Harvey Weinstein: Erneut Vergewaltigungsprozess gegen ihn geplatzt

Datum15.05.2026 21:42

Quellewww.spiegel.de

TLDREin weiterer Vergewaltigungsprozess gegen Harvey Weinstein ist geplatzt, da sich die Jury nicht einigen konnte. Schauspielerin Jessica Mann wirft Weinstein Vergewaltigung im Jahr 2013 vor, was er bestreitet und als einvernehmlich bezeichnet. Ein früherer Prozess zu Manns Vorwürfen endete ebenfalls ohne Urteil. Urteile aus 2020 wegen sexueller Nötigung und Vergewaltigung waren 2024 wegen Verfahrensfehlern aufgehoben worden. Weinstein verbüßt aktuell eine Haftstrafe in Kalifornien.

Inhalt2020 wurde Filmproduzent Harvey Weinstein vor Gericht schuldig gesprochen. Das Urteil galt als Meilenstein, bis es 2024 überraschend kassiert wurde. Im dritten Anlauf des Prozesses ist eine Jury nun schon wieder uneins. Zum wiederholten Mal ist ein Vergewaltigungsprozess gegen den früheren Hollywoodproduzenten Harvey Weinstein geplatzt. Weil sich die Geschworenen nicht auf ein Urteil einigen konnten, erklärte ein New Yorker Richter das Verfahren zu Vorwürfen der Schauspielerin Jessica Mann für gescheitert. Die Jury sei "hoffnungslos festgefahren", sagte Richter Curtis Farber, wie US-Medien übereinstimmend berichteten. Mann wirft dem heute 74-jährigen Weinstein vor, sie im Jahr 2013 vergewaltigt zu haben.
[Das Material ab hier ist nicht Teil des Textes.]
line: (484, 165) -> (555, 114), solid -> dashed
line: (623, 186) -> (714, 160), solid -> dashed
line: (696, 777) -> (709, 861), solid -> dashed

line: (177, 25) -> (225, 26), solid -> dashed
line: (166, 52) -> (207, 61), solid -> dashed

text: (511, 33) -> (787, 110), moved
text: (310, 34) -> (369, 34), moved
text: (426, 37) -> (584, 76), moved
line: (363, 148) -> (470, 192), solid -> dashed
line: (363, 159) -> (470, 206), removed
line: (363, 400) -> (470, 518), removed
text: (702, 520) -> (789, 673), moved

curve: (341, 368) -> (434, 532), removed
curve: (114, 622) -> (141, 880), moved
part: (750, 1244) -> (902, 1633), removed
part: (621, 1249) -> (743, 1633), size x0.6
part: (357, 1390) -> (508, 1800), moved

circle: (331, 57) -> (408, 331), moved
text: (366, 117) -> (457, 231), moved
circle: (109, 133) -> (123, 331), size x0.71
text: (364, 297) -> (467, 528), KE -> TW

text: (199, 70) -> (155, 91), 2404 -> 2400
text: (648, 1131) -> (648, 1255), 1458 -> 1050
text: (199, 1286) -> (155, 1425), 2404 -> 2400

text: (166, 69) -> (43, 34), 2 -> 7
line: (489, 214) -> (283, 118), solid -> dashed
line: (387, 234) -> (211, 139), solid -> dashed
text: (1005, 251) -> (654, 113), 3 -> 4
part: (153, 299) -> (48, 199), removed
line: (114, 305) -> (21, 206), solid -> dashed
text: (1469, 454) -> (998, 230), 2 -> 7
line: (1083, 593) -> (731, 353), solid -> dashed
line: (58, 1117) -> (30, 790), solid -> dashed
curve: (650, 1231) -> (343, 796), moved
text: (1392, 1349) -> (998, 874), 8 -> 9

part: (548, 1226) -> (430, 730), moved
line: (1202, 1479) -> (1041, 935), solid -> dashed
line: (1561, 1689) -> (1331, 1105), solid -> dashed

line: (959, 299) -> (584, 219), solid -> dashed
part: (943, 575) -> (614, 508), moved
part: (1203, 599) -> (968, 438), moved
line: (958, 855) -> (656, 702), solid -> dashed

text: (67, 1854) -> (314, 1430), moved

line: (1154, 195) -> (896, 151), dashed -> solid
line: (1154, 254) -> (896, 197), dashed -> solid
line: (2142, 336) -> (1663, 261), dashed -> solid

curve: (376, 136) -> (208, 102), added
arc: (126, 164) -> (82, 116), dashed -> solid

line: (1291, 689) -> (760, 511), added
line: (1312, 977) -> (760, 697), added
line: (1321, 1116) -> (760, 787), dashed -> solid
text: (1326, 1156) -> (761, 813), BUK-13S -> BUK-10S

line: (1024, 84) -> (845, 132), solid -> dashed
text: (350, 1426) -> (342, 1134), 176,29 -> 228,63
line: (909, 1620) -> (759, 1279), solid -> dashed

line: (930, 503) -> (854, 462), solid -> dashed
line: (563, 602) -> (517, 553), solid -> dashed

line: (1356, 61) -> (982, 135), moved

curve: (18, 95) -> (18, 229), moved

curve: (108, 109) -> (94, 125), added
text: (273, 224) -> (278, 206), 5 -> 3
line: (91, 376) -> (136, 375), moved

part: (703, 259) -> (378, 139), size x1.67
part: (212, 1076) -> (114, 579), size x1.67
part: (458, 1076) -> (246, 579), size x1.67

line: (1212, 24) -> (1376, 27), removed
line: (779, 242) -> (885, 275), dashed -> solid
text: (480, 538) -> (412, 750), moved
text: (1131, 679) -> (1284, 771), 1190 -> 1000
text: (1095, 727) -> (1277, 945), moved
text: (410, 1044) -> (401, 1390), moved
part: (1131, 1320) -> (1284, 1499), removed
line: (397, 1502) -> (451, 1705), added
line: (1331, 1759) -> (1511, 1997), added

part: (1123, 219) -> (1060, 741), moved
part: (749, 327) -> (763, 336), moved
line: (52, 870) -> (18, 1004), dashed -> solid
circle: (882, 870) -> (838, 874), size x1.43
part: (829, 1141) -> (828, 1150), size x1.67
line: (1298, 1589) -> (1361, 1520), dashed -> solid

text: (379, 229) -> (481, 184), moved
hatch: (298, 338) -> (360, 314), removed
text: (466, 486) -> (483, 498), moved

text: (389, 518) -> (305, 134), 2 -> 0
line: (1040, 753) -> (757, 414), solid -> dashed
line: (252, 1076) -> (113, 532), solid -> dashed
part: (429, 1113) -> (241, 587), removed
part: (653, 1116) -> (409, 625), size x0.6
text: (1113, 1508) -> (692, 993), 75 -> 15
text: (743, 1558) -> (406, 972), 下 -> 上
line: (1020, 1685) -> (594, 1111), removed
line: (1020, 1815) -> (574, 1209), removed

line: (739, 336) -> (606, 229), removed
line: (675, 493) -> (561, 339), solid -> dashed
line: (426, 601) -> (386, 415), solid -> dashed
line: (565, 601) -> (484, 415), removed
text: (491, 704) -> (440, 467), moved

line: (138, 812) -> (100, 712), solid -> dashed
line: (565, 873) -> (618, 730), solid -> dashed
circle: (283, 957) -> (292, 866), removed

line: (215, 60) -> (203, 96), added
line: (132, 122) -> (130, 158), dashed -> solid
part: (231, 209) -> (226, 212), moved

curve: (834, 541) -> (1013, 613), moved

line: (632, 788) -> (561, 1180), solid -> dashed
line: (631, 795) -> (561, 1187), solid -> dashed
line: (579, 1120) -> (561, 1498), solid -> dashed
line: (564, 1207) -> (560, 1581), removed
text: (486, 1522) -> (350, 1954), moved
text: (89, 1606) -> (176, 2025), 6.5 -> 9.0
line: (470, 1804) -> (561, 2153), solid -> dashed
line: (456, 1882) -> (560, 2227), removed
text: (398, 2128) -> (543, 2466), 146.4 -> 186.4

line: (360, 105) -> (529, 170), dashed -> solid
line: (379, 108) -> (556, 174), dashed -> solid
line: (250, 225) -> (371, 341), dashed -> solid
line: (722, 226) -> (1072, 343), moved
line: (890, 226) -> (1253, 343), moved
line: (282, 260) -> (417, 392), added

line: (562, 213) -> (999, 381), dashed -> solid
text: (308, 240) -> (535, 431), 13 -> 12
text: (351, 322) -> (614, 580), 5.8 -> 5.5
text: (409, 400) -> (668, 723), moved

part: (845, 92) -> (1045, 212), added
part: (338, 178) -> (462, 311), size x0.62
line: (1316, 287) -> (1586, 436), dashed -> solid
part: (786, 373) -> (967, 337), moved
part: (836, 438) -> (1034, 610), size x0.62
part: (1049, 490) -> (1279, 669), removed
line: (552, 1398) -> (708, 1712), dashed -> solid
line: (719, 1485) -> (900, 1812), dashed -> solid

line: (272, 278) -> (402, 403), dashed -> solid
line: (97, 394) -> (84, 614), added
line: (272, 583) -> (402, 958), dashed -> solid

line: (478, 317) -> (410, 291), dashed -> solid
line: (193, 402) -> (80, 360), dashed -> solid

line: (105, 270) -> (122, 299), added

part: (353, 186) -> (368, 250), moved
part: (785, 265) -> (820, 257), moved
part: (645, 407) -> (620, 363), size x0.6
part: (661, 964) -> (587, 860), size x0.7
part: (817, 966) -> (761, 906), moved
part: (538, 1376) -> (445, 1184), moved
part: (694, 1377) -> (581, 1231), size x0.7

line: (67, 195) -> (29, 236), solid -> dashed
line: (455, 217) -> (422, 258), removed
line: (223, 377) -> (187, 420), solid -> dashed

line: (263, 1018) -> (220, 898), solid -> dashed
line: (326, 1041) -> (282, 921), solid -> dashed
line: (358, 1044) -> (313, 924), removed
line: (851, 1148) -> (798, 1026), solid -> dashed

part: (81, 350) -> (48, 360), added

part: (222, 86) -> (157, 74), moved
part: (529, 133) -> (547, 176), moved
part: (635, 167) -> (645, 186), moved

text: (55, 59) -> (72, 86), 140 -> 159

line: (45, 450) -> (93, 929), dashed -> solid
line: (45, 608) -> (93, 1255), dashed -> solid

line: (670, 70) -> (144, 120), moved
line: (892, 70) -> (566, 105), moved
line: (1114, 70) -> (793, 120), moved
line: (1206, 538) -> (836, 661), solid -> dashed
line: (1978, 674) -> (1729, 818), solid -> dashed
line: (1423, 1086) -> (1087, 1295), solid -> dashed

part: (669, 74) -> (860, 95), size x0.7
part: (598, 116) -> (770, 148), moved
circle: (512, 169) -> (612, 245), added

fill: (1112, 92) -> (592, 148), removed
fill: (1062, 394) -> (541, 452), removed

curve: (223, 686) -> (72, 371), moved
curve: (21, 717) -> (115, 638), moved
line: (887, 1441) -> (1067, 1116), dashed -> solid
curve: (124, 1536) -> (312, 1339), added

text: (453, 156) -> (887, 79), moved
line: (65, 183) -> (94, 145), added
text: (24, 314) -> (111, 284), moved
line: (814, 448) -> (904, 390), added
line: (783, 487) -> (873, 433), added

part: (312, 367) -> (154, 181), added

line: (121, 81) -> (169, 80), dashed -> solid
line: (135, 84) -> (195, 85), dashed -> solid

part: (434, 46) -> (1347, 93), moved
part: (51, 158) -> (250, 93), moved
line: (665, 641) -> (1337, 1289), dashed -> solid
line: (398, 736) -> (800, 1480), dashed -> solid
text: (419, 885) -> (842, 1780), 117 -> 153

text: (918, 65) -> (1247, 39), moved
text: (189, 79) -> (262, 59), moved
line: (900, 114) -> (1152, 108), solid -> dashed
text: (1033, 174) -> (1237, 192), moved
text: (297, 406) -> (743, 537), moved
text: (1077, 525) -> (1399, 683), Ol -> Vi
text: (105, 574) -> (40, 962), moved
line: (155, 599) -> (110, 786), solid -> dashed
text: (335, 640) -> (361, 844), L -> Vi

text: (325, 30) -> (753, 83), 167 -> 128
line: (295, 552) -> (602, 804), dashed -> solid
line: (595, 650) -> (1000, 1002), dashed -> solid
Der ehemalige Produzent beteuert seine Unschuld: Der Sex mit der Schauspielerin sei einvernehmlich gewesen. Bereits im Juni 2025 war ein Prozess zu Manns Vorwürfen ohne Urteil zu Ende gegangen, weil sich die Geschworenen nicht einigen konnten. Im selben Verfahren hatte die Jury Weinstein wegen sexueller Nötigung der Produktionsassistentin Miriam Haley für schuldig befunden, ihn aber vom Vorwurf der sexuellen Nötigung des Models Kaja Sokola freigesprochen. Mit Blick auf die Vorwürfe von Jessica Mann und Miriam Haley war Weinstein bereits 2020 in New York schuldig gesprochen worden. Die Urteile wurden aber 2024 aufgrund von Verfahrensfehlern aufgehoben, die Fälle mussten deswegen neu aufgerollt werden. Staatsanwalt Alvin Bragg zeigte sich angesichts des erneut gescheiterten Prozesses enttäuscht, dankte den Geschworenen aber für ihre Arbeit. "Seit fast einem Jahr kämpft Jessica Mann um Gerechtigkeit." Ob das Verfahren zum vierten Mal neu aufgerollt wird, war zunächst unklar. Neben Mann, Haley und Sokola haben rund 80 weitere Frauen dem Produzenten von Hollywood-Kassenschlagern wie "Pulp Fiction" und "Shakespeare in Love" Sexualstraftaten vorgeworfen. Ins Rollen kam der Skandal 2017 durch Enthüllungen in der "New York Times" und im Magazin "New Yorker", die die Filmbranche erschütterten. Der einstige Hollywood-Mogul verbüßt derzeit eine im US-Bundesstaat Kalifornien verhängte 16-jährige Gefängnisstrafe wegen anderer Sexualstraftaten. Gegen dieses Urteil hat der 74-Jährige Berufung eingelegt.